Expanding highway access for off-road vehicles to boost local economy

On Thursday, the Senate passed legislation to expand access of off-road vehicles to certain sections of a state highway in Oliver Springs. Senate Bill 1131, sponsored by State Senator Ken Yager (R-Kingston), allows off-road vehicles on permitted sections of TN-330 and TN-62 any day of the year. Currently, off-road vehicles can drive on the permitted sections two weekends a year. The bill would also stimulate economic growth by attracting individuals to the restaurants, grocery stores and gas stations located on the highways.

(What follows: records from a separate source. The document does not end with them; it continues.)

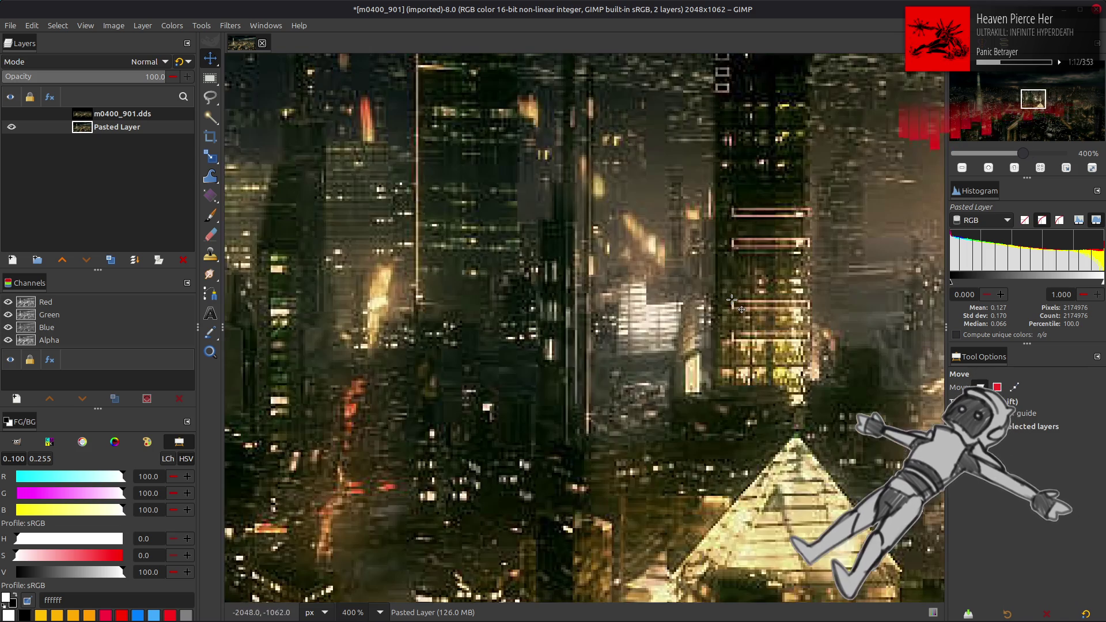
pyautogui.keyDown('ctrl'); pyautogui.scroll(-2, 733, 300); pyautogui.keyUp('ctrl')
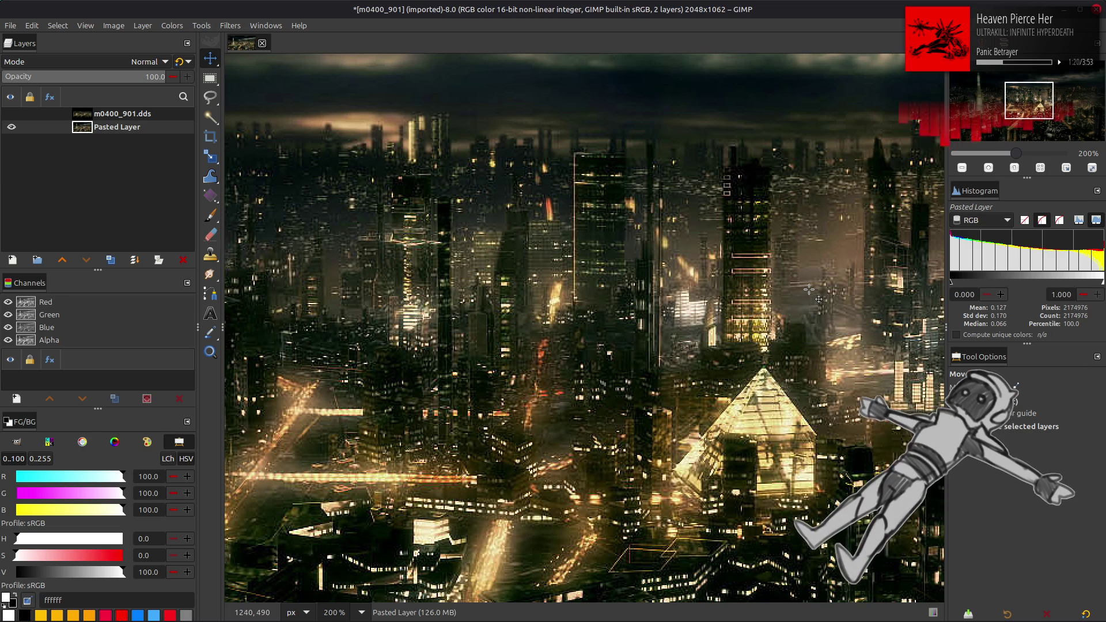
pyautogui.keyDown('ctrl'); pyautogui.scroll(-2, 809, 289); pyautogui.keyUp('ctrl')
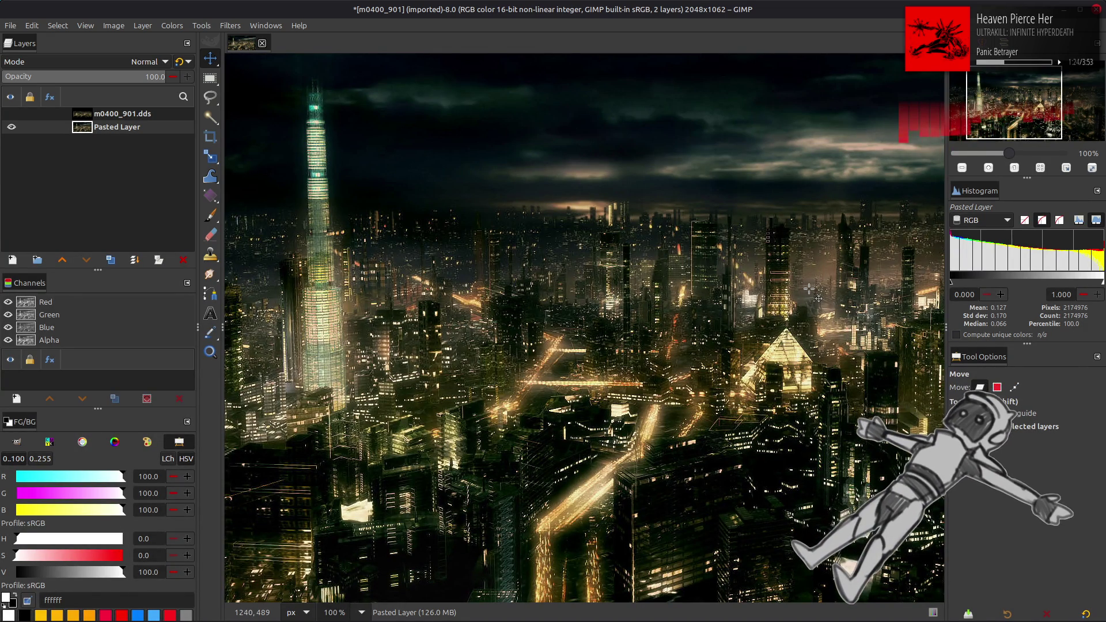
pyautogui.scroll(2, 809, 288)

"The thriving ATV community serves as a vital industry in Oliver Springs," said Senator Yager. "This bill not only aims to draw a greater influx of enthusiasts to the town but also seeks to catalyze economic growth and prosperity in the region."

The bill is now moving through committee in the House of Representatives.

In Brief…

Natural Disaster Relief Program -  To increase aid to counties affected by natural disasters, this week the Senate State and Local Government Committee advanced Senate Bill 1660, sponsored by Sen. Page Walley (R-Savannah), to create the Natural Disaster Relief Program. The program, which would be administered by the Tennessee Emergency Management Agency (TEMA), authorizes a county to request grants to offset the costs of responding to natural disasters that do not rise to the level of a regional Federally Declared Disaster but are nevertheless devastating to a county. Recently, many Tennessee counties suffered the effects of tornadoes and incurred large costs associated with clean-up and repair. The legislation advances to the Senate Finance Ways and Means Committee.

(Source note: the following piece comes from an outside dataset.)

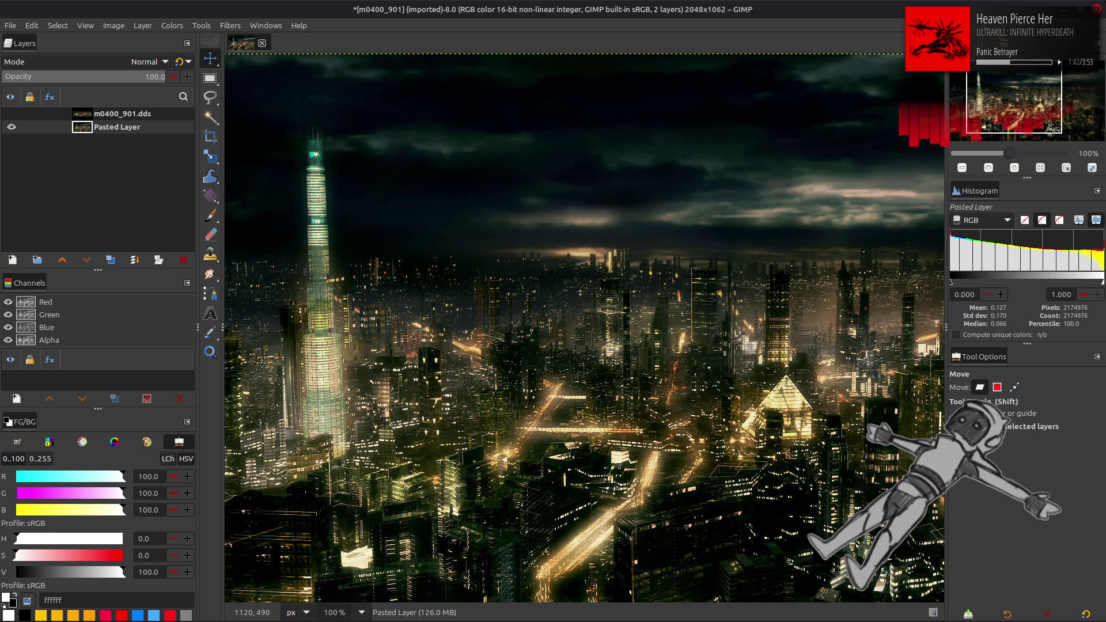
pyautogui.hscroll(8, 739, 336)
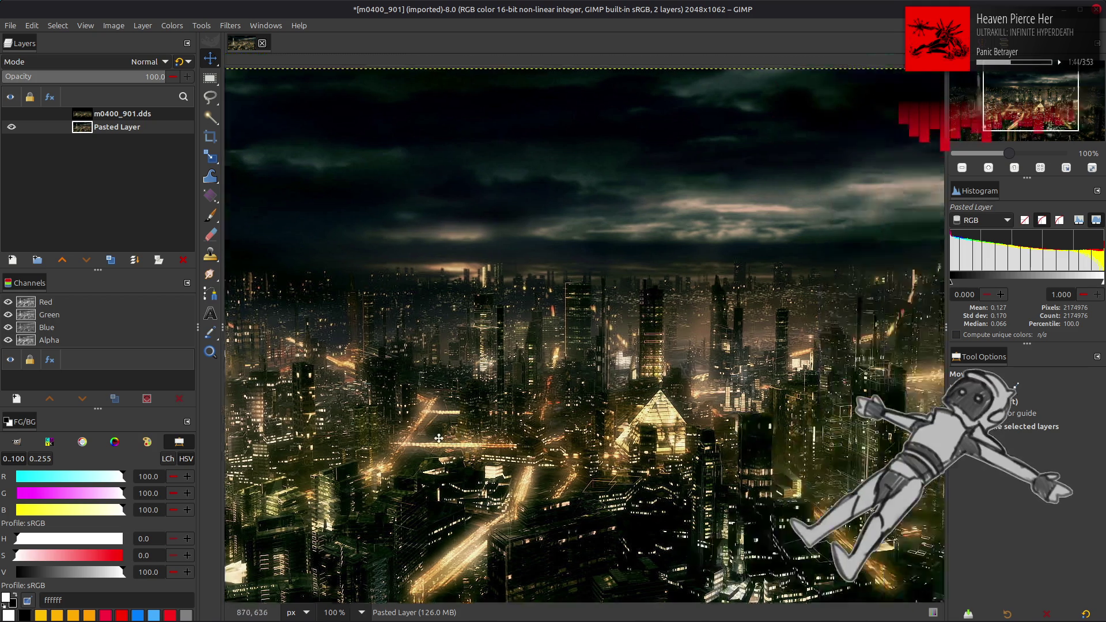
pyautogui.hscroll(-4, 319, 409)
pyautogui.scroll(-1, 318, 409)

Hot slaw is on its way to becoming an official state food

This week slaw was a hot topic in the Senate. On Thursday, senators voted to make hot slaw an official state food and designate Cleveland, Tennessee as the state’s “hot slaw capital.” The legislation, Senate Bill 1573 and Senate Bill 1574, is sponsored by Senator Adam Lowe (R-Calhoun). It awaits action in the House of Representatives before being sent to the Governor for his signature.

Governor's Early Literacy Foundation shows significant impact on students’ access to literacy 

On Tuesday, the Senate Finance, Ways and Means committee heard updates from the President and CEO of the Governor’s Early Literacy Foundation about the significant impact of Tennessee's investment in the program. The foundation, which is celebrating its 20th year of service, began with Dolly Parton’s Imagination Library in 1996 and has since grown into a statewide foundation aimed at providing children with guidance, resources and support for literacy in the formative years of their learning.

Over the past two decades, the state has funded $4.5 million to the foundation and has served 70% of the birth-to-five population yearly. In 2020, the foundation focused its attention on K-3rd grade students, rolling out the new program in succession year by year. Six books (fiction and nonfiction), think sheets and parent resources have been sent to every child in every school district as well as teachers and school librarians each summer. In 2023, 1.2 million books were mailed to over 200,000 students and 11,000 teachers. The foundation plans to roll out a Kindergarten program this summer and hopes to continually reach a greater number of students and communities.

Wear Red for Heart Disease

In honor of National Wear Red Day on Feb. 2, Senate members gathered on the floor Thursday wearing red to bring awareness to women’s heart disease. Cardiovascular disease is the leading cause of death in women, claiming the life of a woman every 80 seconds. As the Senate celebrates Heart Health Month, the American Heart Association will be hosting a free CPR training in the Cordell Hull Building on February 14 to provide education for heart disease and preventative care.

“Heart disease will claim one out of every three women as a cause of death,” said Senator Briggs, a heart surgeon. “Everyone here has known someone who has been affected by heart disease - this training could literally be a life saver.”